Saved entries
"""
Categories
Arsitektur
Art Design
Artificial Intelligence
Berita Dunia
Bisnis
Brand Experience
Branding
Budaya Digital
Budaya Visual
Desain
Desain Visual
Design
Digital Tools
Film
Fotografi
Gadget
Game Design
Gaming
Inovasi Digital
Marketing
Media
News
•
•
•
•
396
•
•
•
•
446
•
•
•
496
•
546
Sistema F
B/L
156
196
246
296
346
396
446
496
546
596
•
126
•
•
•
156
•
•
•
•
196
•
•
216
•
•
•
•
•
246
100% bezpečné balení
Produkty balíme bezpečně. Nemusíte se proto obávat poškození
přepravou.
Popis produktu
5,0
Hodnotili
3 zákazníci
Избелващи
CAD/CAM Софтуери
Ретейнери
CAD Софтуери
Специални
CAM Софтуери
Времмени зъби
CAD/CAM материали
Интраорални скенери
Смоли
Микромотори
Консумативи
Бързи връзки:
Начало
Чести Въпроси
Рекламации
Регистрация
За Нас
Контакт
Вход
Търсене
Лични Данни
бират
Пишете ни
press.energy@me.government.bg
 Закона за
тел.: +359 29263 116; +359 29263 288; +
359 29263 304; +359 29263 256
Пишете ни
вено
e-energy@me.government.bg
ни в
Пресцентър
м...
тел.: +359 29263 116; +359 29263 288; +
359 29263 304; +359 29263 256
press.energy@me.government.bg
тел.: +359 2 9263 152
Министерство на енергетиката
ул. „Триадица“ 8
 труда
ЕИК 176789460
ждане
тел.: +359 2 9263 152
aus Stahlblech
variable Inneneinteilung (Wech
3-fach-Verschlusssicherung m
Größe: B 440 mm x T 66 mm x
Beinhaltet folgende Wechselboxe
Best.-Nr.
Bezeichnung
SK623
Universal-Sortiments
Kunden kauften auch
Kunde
"""
"""
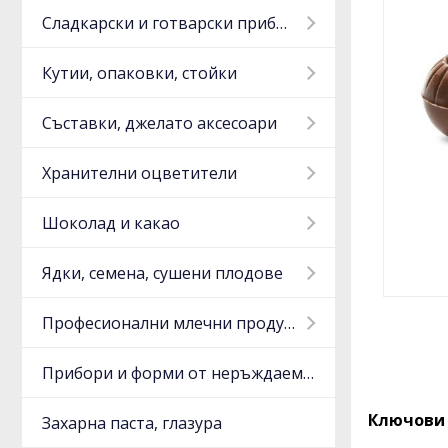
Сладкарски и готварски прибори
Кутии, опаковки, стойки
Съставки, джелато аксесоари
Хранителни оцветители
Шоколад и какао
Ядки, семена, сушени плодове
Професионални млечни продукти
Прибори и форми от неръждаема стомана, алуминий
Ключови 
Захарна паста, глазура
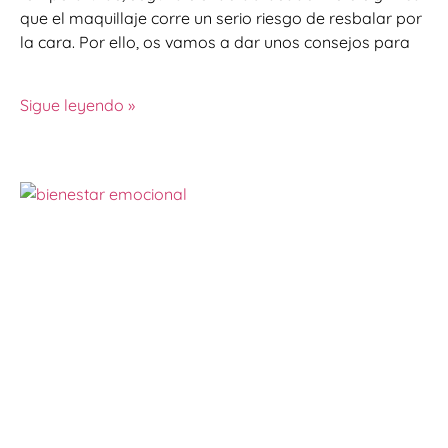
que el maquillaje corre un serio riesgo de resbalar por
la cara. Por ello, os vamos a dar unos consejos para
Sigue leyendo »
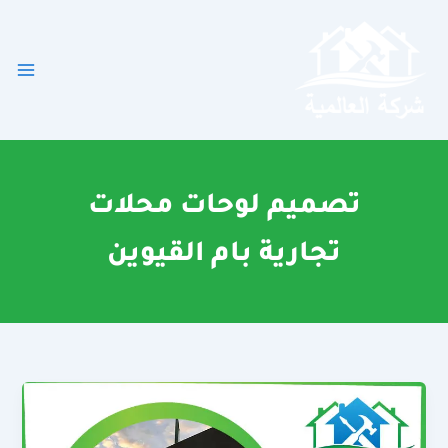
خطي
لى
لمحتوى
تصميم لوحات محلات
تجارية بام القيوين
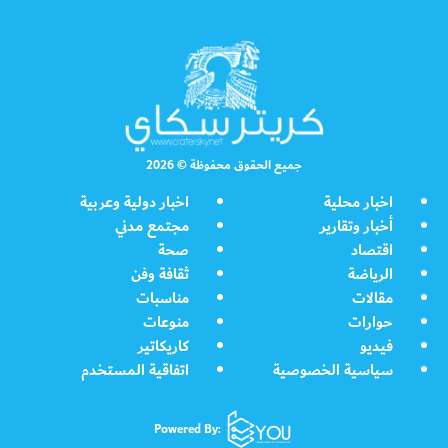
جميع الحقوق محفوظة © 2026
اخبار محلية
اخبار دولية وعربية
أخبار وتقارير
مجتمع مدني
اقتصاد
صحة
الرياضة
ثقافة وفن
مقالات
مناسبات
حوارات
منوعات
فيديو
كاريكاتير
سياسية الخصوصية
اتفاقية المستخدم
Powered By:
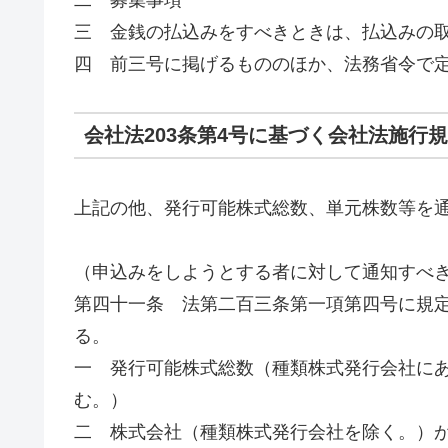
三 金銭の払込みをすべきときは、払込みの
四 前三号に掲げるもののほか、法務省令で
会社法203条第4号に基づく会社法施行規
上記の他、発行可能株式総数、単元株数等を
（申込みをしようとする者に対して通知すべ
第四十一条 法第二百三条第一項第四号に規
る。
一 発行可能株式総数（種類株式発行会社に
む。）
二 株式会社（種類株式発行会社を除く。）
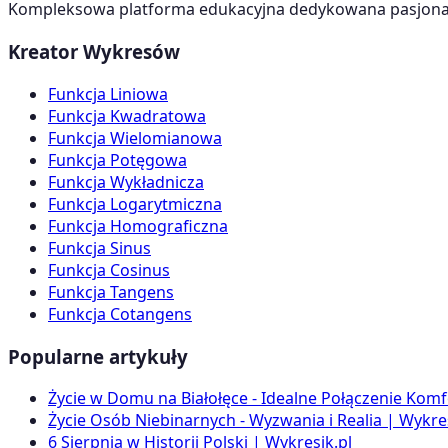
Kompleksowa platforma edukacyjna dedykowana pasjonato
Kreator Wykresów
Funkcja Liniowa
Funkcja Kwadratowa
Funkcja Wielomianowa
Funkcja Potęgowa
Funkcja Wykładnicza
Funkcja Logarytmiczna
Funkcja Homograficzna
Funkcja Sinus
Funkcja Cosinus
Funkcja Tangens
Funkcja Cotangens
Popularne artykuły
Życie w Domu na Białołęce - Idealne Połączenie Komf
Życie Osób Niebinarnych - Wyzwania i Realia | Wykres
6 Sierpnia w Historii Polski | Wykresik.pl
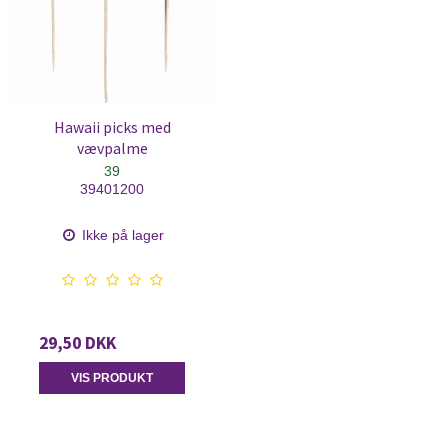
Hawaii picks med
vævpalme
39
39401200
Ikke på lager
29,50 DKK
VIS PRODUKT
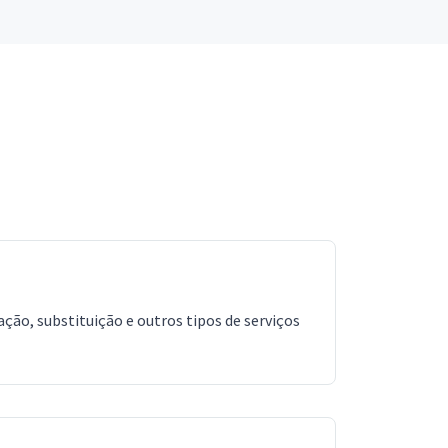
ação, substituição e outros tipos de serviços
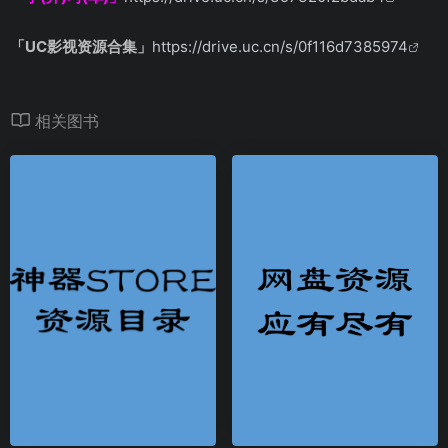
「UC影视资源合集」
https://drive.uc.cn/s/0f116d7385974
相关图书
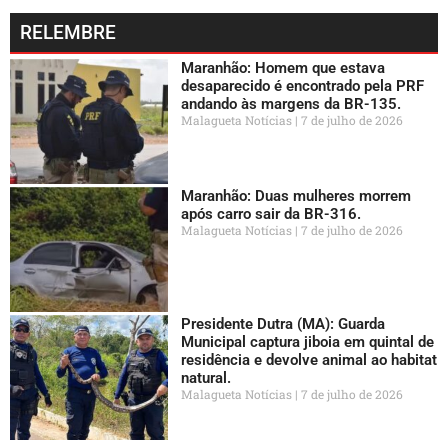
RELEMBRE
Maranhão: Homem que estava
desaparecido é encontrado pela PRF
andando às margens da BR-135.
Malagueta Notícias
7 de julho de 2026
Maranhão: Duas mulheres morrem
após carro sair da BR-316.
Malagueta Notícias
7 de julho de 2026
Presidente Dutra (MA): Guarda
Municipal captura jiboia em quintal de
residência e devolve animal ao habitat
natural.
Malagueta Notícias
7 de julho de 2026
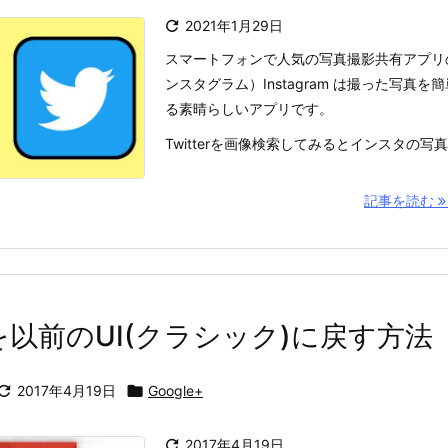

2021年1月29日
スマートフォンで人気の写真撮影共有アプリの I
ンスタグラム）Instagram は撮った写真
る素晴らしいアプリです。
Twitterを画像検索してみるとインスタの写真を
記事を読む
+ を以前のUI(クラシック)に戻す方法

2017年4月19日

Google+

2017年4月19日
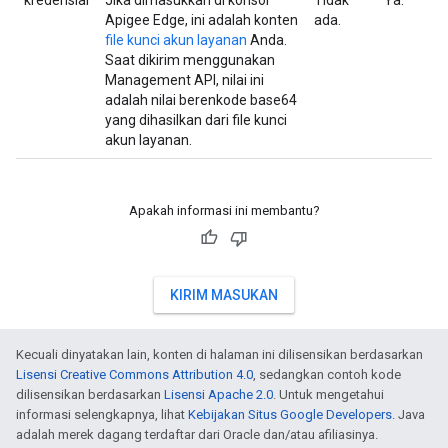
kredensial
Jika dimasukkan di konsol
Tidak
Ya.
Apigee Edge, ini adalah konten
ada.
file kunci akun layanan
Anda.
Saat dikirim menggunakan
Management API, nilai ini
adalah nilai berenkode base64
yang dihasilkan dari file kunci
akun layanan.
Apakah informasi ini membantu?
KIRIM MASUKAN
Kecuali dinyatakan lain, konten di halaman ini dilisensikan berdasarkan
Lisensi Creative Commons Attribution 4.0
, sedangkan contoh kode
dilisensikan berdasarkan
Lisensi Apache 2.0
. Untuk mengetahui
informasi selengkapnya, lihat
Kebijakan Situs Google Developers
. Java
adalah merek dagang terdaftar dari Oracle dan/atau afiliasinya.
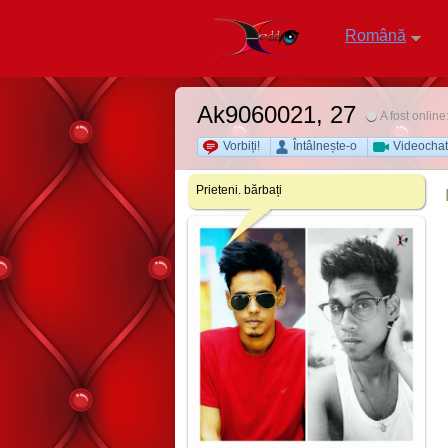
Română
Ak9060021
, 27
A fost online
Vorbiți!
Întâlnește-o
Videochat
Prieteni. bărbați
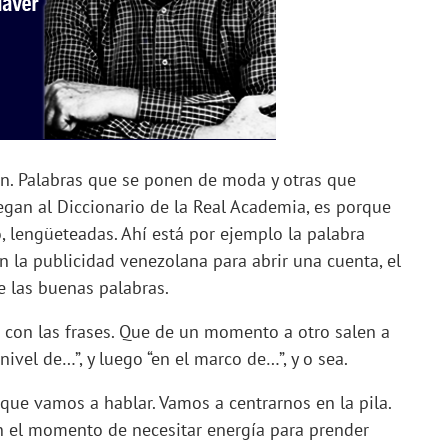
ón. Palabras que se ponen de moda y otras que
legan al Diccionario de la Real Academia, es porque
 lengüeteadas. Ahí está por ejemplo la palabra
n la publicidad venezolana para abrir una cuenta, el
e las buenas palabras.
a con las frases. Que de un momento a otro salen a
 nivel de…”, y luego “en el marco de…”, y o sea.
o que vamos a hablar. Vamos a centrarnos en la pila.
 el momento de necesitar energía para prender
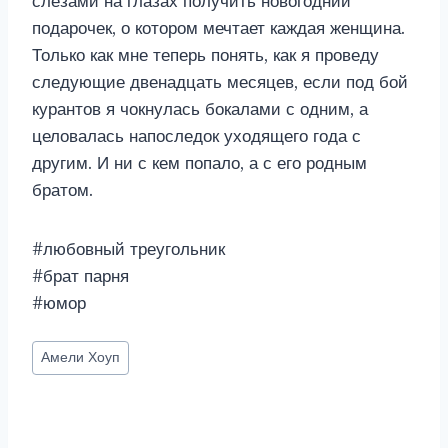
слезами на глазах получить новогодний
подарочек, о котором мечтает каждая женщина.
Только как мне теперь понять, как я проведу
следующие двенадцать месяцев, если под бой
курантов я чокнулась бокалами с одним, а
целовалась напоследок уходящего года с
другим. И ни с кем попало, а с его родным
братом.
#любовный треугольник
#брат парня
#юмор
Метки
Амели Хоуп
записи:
"""
→ Description of the task
Please report every line in the entries above that holds the string "informasi".

→ Result for this exercise
Apakah informasi ini membantu?
informasi selengkapnya, lihat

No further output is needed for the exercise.